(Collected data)
=== Begin Enclosure ===

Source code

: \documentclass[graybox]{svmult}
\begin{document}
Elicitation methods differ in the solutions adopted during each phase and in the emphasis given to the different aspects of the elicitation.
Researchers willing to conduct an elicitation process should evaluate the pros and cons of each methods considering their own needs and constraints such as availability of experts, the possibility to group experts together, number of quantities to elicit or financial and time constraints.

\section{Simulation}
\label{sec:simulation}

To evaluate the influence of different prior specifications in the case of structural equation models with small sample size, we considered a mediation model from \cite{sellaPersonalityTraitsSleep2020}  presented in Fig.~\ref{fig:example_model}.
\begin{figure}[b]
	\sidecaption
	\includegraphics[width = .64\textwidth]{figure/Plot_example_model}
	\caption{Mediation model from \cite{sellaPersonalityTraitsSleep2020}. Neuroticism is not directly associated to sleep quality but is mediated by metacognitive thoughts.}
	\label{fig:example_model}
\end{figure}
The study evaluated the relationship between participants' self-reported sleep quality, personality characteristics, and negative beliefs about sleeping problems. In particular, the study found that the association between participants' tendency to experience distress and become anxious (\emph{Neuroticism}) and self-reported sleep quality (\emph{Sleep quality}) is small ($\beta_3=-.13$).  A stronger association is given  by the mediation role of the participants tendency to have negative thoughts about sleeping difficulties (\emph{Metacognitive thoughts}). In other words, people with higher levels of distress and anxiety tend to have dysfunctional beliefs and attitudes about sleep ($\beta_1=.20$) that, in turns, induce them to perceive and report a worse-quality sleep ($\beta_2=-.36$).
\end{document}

=== End Enclosure ===

Instruction → Each of the records above is to be reproduced word for word.

Response below →
Source code

: \documentclass[graybox]{svmult}
\begin{document}
Elicitation methods differ in the solutions adopted during each phase and in the emphasis given to the different aspects of the elicitation.
Researchers willing to conduct an elicitation process should evaluate the pros and cons of each methods considering their own needs and constraints such as availability of experts, the possibility to group experts together, number of quantities to elicit or financial and time constraints.

\section{Simulation}
\label{sec:simulation}

To evaluate the influence of different prior specifications in the case of structural equation models with small sample size, we considered a mediation model from \cite{sellaPersonalityTraitsSleep2020}  presented in Fig.~\ref{fig:example_model}.
\begin{figure}[b]
	\sidecaption
	\includegraphics[width = .64\textwidth]{figure/Plot_example_model}
	\caption{Mediation model from \cite{sellaPersonalityTraitsSleep2020}. Neuroticism is not directly associated to sleep quality but is mediated by metacognitive thoughts.}
	\label{fig:example_model}
\end{figure}
The study evaluated the relationship between participants' self-reported sleep quality, personality characteristics, and negative beliefs about sleeping problems. In particular, the study found that the association between participants' tendency to experience distress and become anxious (\emph{Neuroticism}) and self-reported sleep quality (\emph{Sleep quality}) is small ($\beta_3=-.13$).  A stronger association is given  by the mediation role of the participants tendency to have negative thoughts about sleeping difficulties (\emph{Metacognitive thoughts}). In other words, people with higher levels of distress and anxiety tend to have dysfunctional beliefs and attitudes about sleep ($\beta_1=.20$) that, in turns, induce them to perceive and report a worse-quality sleep ($\beta_2=-.36$).
\end{document}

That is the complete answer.